▶ **Goal of the exercise**
Everything in the entries except the pictures should be repeated exactly.

▶ **Stored data**

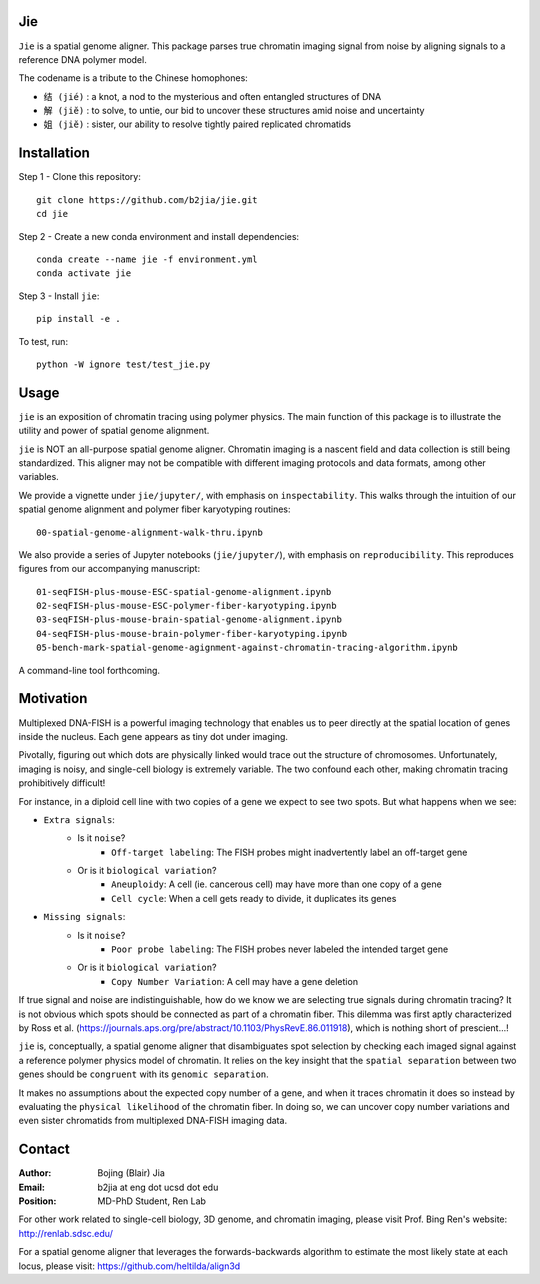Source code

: Jie
---

``Jie`` is a spatial genome aligner. This package parses true 
chromatin imaging signal from noise by aligning signals to a 
reference DNA polymer model.

The codename is a tribute to the Chinese homophones:

- ``结 (jié)`` : a knot, a nod to the mysterious and often entangled structures of DNA
- ``解 (jiĕ)`` : to solve, to untie, our bid to uncover these structures amid noise and uncertainty
- ``姐 (jiĕ)`` : sister, our ability to resolve tightly paired replicated chromatids

Installation
------------
Step 1 - Clone this repository::

    git clone https://github.com/b2jia/jie.git
    cd jie
Step 2 - Create a new conda environment and install dependencies::

    conda create --name jie -f environment.yml
    conda activate jie
    
Step 3 - Install ``jie``::

    pip install -e .
    
To test, run::

    python -W ignore test/test_jie.py

Usage
-----
``jie`` is an exposition of chromatin tracing using polymer physics. The main function of this package is to 
illustrate the utility and power of spatial genome alignment.

``jie`` is NOT an all-purpose spatial genome aligner. Chromatin imaging is a nascent field and data collection is still being standardized. This aligner may not be compatible with different imaging protocols and data formats, among other variables.

We provide a vignette under ``jie/jupyter/``, with emphasis on ``inspectability``. This walks through the intuition of our spatial genome alignment and polymer fiber karyotyping routines::

    00-spatial-genome-alignment-walk-thru.ipynb

We also provide a series of Jupyter notebooks (``jie/jupyter/``), with emphasis on ``reproducibility``. This reproduces figures from our accompanying manuscript::

    01-seqFISH-plus-mouse-ESC-spatial-genome-alignment.ipynb
    02-seqFISH-plus-mouse-ESC-polymer-fiber-karyotyping.ipynb
    03-seqFISH-plus-mouse-brain-spatial-genome-alignment.ipynb
    04-seqFISH-plus-mouse-brain-polymer-fiber-karyotyping.ipynb
    05-bench-mark-spatial-genome-agignment-against-chromatin-tracing-algorithm.ipynb  

A command-line tool forthcoming. 

Motivation
----------

Multiplexed DNA-FISH is a powerful imaging technology that enables us to
peer directly at the spatial location of genes inside the nucleus. Each gene appears as tiny dot under imaging. 

Pivotally, figuring out which dots are physically linked would trace out the structure of chromosomes. 
Unfortunately, imaging is noisy, and single-cell biology is extremely variable. 
The two confound each other, making chromatin tracing prohibitively difficult!

For instance, in a diploid cell line with two copies of a gene we expect to see two spots. 
But what happens when we see:

- ``Extra signals``: 
    - Is it ``noise``?
        -  ``Off-target labeling``: The FISH probes might inadvertently label an off-target gene
    - Or is it ``biological variation``?
        - ``Aneuploidy``: A cell (ie. cancerous cell) may have more than one copy of a gene
        - ``Cell cycle``: When a cell gets ready to divide, it duplicates its genes    
- ``Missing signals``: 
    - Is it ``noise``?
        -  ``Poor probe labeling``: The FISH probes never labeled the intended target gene
    - Or is it ``biological variation``?
        - ``Copy Number Variation``: A cell may have a gene deletion

If true signal and noise are indistinguishable, how do we know we are selecting 
true signals during chromatin tracing? It is not obvious which spots should be connected
as part of a chromatin fiber. This dilemma was first aptly characterized by Ross et al.
(https://journals.aps.org/pre/abstract/10.1103/PhysRevE.86.011918), which is nothing
short of prescient...!

``jie`` is, conceptually, a spatial genome aligner that disambiguates spot 
selection by checking each imaged signal against a reference polymer physics 
model of chromatin. It relies on the key insight that the ``spatial separation``
between two genes should be ``congruent`` with its ``genomic separation``.

It makes no assumptions about the expected copy number of a gene, and when 
it traces chromatin it does so instead by evaluating the ``physical likelihood`` 
of the chromatin fiber. In doing so, we can uncover copy number variations and 
even sister chromatids from multiplexed DNA-FISH imaging data.

Contact
-------

:Author: Bojing (Blair) Jia
:Email: b2jia at eng dot ucsd dot edu
:Position: MD-PhD Student, Ren Lab

For other work related to single-cell biology, 3D genome, and chromatin imaging, please visit Prof. Bing Ren's website: http://renlab.sdsc.edu/

For a spatial genome aligner that leverages the forwards-backwards algorithm to estimate the most likely state at each 
locus, please visit: https://github.com/heltilda/align3d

▶ **Solution**
Source code

: Jie
---

``Jie`` is a spatial genome aligner. This package parses true 
chromatin imaging signal from noise by aligning signals to a 
reference DNA polymer model.

The codename is a tribute to the Chinese homophones:

- ``结 (jié)`` : a knot, a nod to the mysterious and often entangled structures of DNA
- ``解 (jiĕ)`` : to solve, to untie, our bid to uncover these structures amid noise and uncertainty
- ``姐 (jiĕ)`` : sister, our ability to resolve tightly paired replicated chromatids

Installation
------------
Step 1 - Clone this repository::

    git clone https://github.com/b2jia/jie.git
    cd jie
Step 2 - Create a new conda environment and install dependencies::

    conda create --name jie -f environment.yml
    conda activate jie
    
Step 3 - Install ``jie``::

    pip install -e .
    
To test, run::

    python -W ignore test/test_jie.py

Usage
-----
``jie`` is an exposition of chromatin tracing using polymer physics. The main function of this package is to 
illustrate the utility and power of spatial genome alignment.

``jie`` is NOT an all-purpose spatial genome aligner. Chromatin imaging is a nascent field and data collection is still being standardized. This aligner may not be compatible with different imaging protocols and data formats, among other variables.

We provide a vignette under ``jie/jupyter/``, with emphasis on ``inspectability``. This walks through the intuition of our spatial genome alignment and polymer fiber karyotyping routines::

    00-spatial-genome-alignment-walk-thru.ipynb

We also provide a series of Jupyter notebooks (``jie/jupyter/``), with emphasis on ``reproducibility``. This reproduces figures from our accompanying manuscript::

    01-seqFISH-plus-mouse-ESC-spatial-genome-alignment.ipynb
    02-seqFISH-plus-mouse-ESC-polymer-fiber-karyotyping.ipynb
    03-seqFISH-plus-mouse-brain-spatial-genome-alignment.ipynb
    04-seqFISH-plus-mouse-brain-polymer-fiber-karyotyping.ipynb
    05-bench-mark-spatial-genome-agignment-against-chromatin-tracing-algorithm.ipynb  

A command-line tool forthcoming. 

Motivation
----------

Multiplexed DNA-FISH is a powerful imaging technology that enables us to
peer directly at the spatial location of genes inside the nucleus. Each gene appears as tiny dot under imaging. 

Pivotally, figuring out which dots are physically linked would trace out the structure of chromosomes. 
Unfortunately, imaging is noisy, and single-cell biology is extremely variable. 
The two confound each other, making chromatin tracing prohibitively difficult!

For instance, in a diploid cell line with two copies of a gene we expect to see two spots. 
But what happens when we see:

- ``Extra signals``: 
    - Is it ``noise``?
        -  ``Off-target labeling``: The FISH probes might inadvertently label an off-target gene
    - Or is it ``biological variation``?
        - ``Aneuploidy``: A cell (ie. cancerous cell) may have more than one copy of a gene
        - ``Cell cycle``: When a cell gets ready to divide, it duplicates its genes    
- ``Missing signals``: 
    - Is it ``noise``?
        -  ``Poor probe labeling``: The FISH probes never labeled the intended target gene
    - Or is it ``biological variation``?
        - ``Copy Number Variation``: A cell may have a gene deletion

If true signal and noise are indistinguishable, how do we know we are selecting 
true signals during chromatin tracing? It is not obvious which spots should be connected
as part of a chromatin fiber. This dilemma was first aptly characterized by Ross et al.
(https://journals.aps.org/pre/abstract/10.1103/PhysRevE.86.011918), which is nothing
short of prescient...!

``jie`` is, conceptually, a spatial genome aligner that disambiguates spot 
selection by checking each imaged signal against a reference polymer physics 
model of chromatin. It relies on the key insight that the ``spatial separation``
between two genes should be ``congruent`` with its ``genomic separation``.

It makes no assumptions about the expected copy number of a gene, and when 
it traces chromatin it does so instead by evaluating the ``physical likelihood`` 
of the chromatin fiber. In doing so, we can uncover copy number variations and 
even sister chromatids from multiplexed DNA-FISH imaging data.

Contact
-------

:Author: Bojing (Blair) Jia
:Email: b2jia at eng dot ucsd dot edu
:Position: MD-PhD Student, Ren Lab

For other work related to single-cell biology, 3D genome, and chromatin imaging, please visit Prof. Bing Ren's website: http://renlab.sdsc.edu/

For a spatial genome aligner that leverages the forwards-backwards algorithm to estimate the most likely state at each 
locus, please visit: https://github.com/heltilda/align3d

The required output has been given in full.